Some of the other descriptions of the program by educational leaders across the country include words and phrases such as “revolutionary,” “a paradigm-shift in higher education,” “a great model for what you can do in doctoral education” and “the most innovative and forward-thinking program for graduate professional development not only in the nation, but maybe in the world.”
This is impressive praise for the university’s IE model of education and public scholarship, which has been copied at other research institutions, including North Carolina, Illinois and Stanford, says Cherwitz, who received the Council of Graduate Schools Award for Outstanding Contributions to Graduate Education in 2005 and the Lynton award from the New England Resource Center for Higher Education in 2003.
Of the many awards honoring and articles highlighting the IE Consortium, Cherwitz singles out a few as holding special significance. Excelencia, a national foundation honoring departments boosting Latino college enrollment and performance, selected the pre-grad internship as one of the top three programs at graduate-degree granting institutions in 2007.
Also in 2007, Fortune (Small Business) Magazine named IE “one of the nation’s best cross-pollination programs.”

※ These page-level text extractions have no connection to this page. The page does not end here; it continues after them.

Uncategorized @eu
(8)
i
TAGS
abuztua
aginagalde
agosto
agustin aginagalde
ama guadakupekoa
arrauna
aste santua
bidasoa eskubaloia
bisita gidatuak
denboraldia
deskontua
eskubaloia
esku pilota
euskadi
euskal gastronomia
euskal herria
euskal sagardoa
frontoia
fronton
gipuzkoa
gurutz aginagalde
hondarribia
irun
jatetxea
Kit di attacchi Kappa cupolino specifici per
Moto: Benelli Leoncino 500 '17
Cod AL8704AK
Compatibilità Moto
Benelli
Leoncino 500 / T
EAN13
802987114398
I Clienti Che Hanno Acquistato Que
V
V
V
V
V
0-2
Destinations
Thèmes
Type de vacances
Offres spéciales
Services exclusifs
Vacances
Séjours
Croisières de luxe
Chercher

The internship program has also become part of national discussions about how to transform higher education. That’s because of the many positive effects yielded by the program’s long-term goals, including increasing faculty diversity by substantially expanding the number of underrepresented minorities who attend and complete graduate school, reducing attrition rates and the time to obtain a degree through more informed student decision making, and providing valuable professional development for graduate students who assist in creating connections between undergraduate and graduate education.

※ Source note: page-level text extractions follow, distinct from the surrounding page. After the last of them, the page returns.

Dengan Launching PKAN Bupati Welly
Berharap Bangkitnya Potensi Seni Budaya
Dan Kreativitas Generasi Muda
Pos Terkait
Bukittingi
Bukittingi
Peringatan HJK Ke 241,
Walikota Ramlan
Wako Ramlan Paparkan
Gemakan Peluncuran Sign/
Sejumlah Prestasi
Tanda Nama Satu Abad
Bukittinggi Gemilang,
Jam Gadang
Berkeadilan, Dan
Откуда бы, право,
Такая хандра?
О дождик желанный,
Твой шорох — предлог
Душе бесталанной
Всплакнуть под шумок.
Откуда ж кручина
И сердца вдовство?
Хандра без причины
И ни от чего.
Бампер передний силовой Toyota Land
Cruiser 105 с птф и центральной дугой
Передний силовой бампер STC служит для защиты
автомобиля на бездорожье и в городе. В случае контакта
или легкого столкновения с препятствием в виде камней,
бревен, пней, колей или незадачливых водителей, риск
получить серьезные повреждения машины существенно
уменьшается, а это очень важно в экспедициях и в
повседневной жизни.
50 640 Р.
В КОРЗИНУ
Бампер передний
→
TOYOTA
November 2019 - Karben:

On campus, support for the program continues to grow as more faculty supervisors and graduate student mentors partner with undergraduate interns in more than 50 academic disciplines representing every one of the university’s colleges and schools.
“The IE program is a superb fit with our academic goals related to defining, linking and refining our students’ intellectual and cultural development,” says Dr. Barbara White, dean of the School of Social Work. “Students who have participated have been extremely complimentary of the sense of self and growth this program promotes in conjunction with their preparation for professional service.”
Master’s candidate Mayra Hernandez is one such student. Along the path of learning about ways to use a graduate degree outside of academe, she says she experienced tremendous personal and professional growth.
“Taking part in the IE Pre-Grad Internship really helped me define who I am, what I want in the future, and discover what it means to be a successful, educated and professional individual,” says Hernandez, who now is enrolled in the university’s social work graduate program and specializes in domestic violence issues, particularly in the Latino community.
The internship program also spurred radio-television-film major Shenise Sampson’s interest in graduate school. An African American student who was a pre-grad intern in the program last fall, Sampson is now studying for the graduate school entrance exam and writing personal statements for graduate school applications.
“My mentor has been very valuable for me,” says Sampson. “Because she is African American and has been through the undergraduate process, I could relate more to her. If my mentor hadn’t come to me and said ‘You have promise for going to graduate school’ then I probably wouldn’t have considered going. The internship was a chance for me to learn that graduate school was an option for me.”
“Only good things have come out of the IE program,” says Jefferson, who now includes graduate school as one of his many options. “I have landed a position in a lab, obtained more insight on graduate school, and I am about to publish an article as the lead author. I can now lay the foundation for my younger siblings, and also share my insights on college with them.”